## Source document
Apr. 3rd, 2021

captainsblog: (B-lo home)
I made brief mention the other day about Friday ending well for me, not so much for the missus. Both of us were at work- her at her store, me on the road.

The current state of COVID has made for some touchy interactions on Eleanor's front line of retail. Despite vaccinations becoming more and more generally available- she's had both of hers, my second is this Wednesday- her store continues to enforce the simple rules that have been in place for over a year now, with those rules clearly marked at both eye and floor level. Wear your mask, stay on your side of the plexi when you get up to pay, and stay where the signs tell you until you are called forward first to unload your stuff and then to pay.  I do this on the customer side of things almost daily and it's habit.

But there have always been deniers and Speshul Cases and just plain assholes, and our recent weeks of progress have only enabled them more. But I HADDDD my SHOTTTTTT!, they whine. (Fine, you need two in most cases, and even after the second it's not fully effective for two weeks, and we can't deal with people faking certificates, so STAY THE FUCK BACK. She can't say it that unkindly, but gets a lot of that kind of unkindness from these COVIDiots.

## Actions to take
1. Rewrite the blog post about COVID rules at a retail store from "Apr. 3rd, 2021" up to and including "and it's habit.", replacing "plexi" with "plexiglass".
2. Translate this sentence from the blog post about COVID rules at a retail store into Spanish: "I do this on the customer side of things almost daily and it's habit."
3. Continue the blog post about COVID rules at a retail store from the point where it stops.

## Extracted information
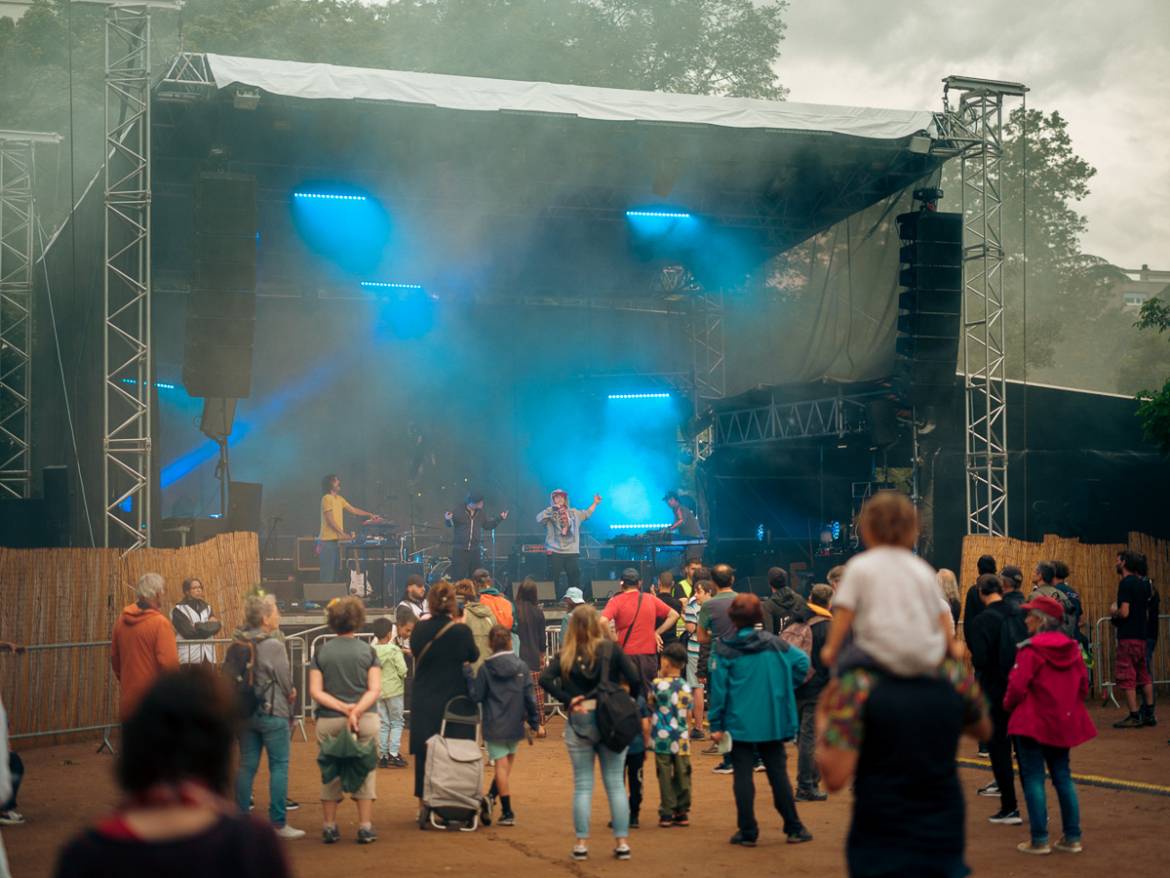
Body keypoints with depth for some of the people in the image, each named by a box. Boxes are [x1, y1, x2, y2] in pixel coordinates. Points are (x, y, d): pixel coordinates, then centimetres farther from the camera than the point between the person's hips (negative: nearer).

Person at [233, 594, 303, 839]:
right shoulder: (273, 646, -16)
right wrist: (289, 695, 12)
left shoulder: (239, 644, 2)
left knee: (247, 766, 12)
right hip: (272, 712, -6)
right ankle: (278, 823, 4)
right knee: (279, 766, 2)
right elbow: (285, 681, -10)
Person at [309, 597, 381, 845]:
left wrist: (343, 707, -11)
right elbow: (375, 689, -9)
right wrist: (357, 710, -16)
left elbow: (315, 691, -5)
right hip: (365, 720, -1)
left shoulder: (321, 652, 2)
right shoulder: (368, 651, -1)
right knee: (365, 771, 6)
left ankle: (329, 827, 14)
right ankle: (365, 827, 5)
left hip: (329, 721, 1)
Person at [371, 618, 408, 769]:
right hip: (394, 689, -4)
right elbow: (402, 671, -15)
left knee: (383, 724, 11)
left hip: (378, 690, 4)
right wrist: (402, 676, 6)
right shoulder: (394, 650, -14)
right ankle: (393, 754, -1)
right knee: (397, 722, 6)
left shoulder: (372, 650, -2)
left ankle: (383, 756, 12)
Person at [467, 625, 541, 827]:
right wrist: (534, 723, 8)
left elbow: (476, 696, -5)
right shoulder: (521, 667, -2)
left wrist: (467, 672, 0)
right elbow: (530, 698, -1)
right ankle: (492, 796, 3)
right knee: (507, 764, 19)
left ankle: (507, 812, 3)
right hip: (515, 725, 2)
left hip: (494, 726, -2)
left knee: (501, 766, 3)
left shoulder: (485, 669, -8)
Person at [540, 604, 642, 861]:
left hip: (578, 722, 1)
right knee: (615, 783, 7)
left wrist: (568, 700, -7)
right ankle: (622, 842, 9)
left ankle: (582, 843, 9)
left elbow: (546, 679, -12)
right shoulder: (611, 649, -3)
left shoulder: (566, 655, 0)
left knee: (582, 784, 8)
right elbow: (635, 678, -10)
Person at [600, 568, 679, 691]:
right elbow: (674, 615, 12)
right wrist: (657, 632, 11)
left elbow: (602, 622, -20)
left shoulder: (615, 601, -5)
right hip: (649, 654, 3)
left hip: (626, 654, -3)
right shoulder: (652, 599, 6)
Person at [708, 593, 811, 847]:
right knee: (778, 774, 11)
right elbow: (802, 661, -2)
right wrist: (783, 688, 9)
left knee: (743, 776, 4)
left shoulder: (724, 649, -8)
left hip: (739, 723, -3)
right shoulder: (773, 643, 1)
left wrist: (716, 724, -5)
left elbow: (718, 688, -9)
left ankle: (748, 832, 5)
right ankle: (794, 829, 14)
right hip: (772, 721, 3)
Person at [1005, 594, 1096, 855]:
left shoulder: (1030, 650, -15)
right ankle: (1072, 837, 14)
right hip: (1064, 723, 6)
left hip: (1033, 723, -6)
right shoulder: (1072, 648, 5)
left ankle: (1039, 840, 1)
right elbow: (1083, 685, 9)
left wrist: (1008, 704, 1)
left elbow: (1017, 686, -18)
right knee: (1062, 777, 13)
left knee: (1033, 778, 1)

## Numbered answers
1.
Apr. 3rd, 2021

captainsblog: (B-lo home)
I made brief mention the other day about Friday ending well for me, not so much for the missus. Both of us were at work- her at her store, me on the road.

The current state of COVID has made for some touchy interactions on Eleanor's front line of retail. Despite vaccinations becoming more and more generally available- she's had both of hers, my second is this Wednesday- her store continues to enforce the simple rules that have been in place for over a year now, with those rules clearly marked at both eye and floor level. Wear your mask, stay on your side of the plexiglass when you get up to pay, and stay where the signs tell you until you are called forward first to unload your stuff and then to pay.  I do this on the customer side of things almost daily and it's habit.

2. Hago esto del lado del cliente casi a diario y ya es costumbre.

3.
Two of them came through toward the end of her workday, tagteaming her with guilt and annoyance. Mr. C didn't want to stay where he was told because he couldn't see the items being rung up on the station monitor. (Never mind that she can scroll through the thing before he pays, or he can look at his receipt right after, or use one of the self-checkouts where you can get close enough to the monitor to lick the damn thing, but these aren't things one can say:P) Mrs. C, meanwhile, had a cane, so oh poor her, she couldn't stand back where SHE was supposed to, either.  When they were told that she was simply enforcing state regulations and company policy, Mr. C took offense, went over to the service desk and narc'd on her. A coordinator came over and basically told her she should have just "called for help" and not said anything further to the Customer Who Is Always Right Even When They're Not. ("Calling for help" involves getting the attention of a limited number of overworked coordinators who are slow to see the call and slow to respond even when they do. The coordinator in question has proven herself to be one of the worst at this.)

Having this at the end of her day and week made it worse.  By the time we sat down to eat and then start a film (Irresistable, which we finished tonight and is fantastic:), the sting had mainly passed. I told her she needed only to brave the bullshit for the three more weeks it's supposed to take us to close this refi; after that, they can fire her and the unemployment will probably be more than she's making now, which would cover the cost of two months of COBRA until Medicare starts in July.

Hopefully the rules can get more relaxed as we get closer to herd immunity, or if vaccine passports become a prerequisite to entering the store. Until then, it would be nice if people would just try a little kindness and empathy. Or die in a fire. One or the other.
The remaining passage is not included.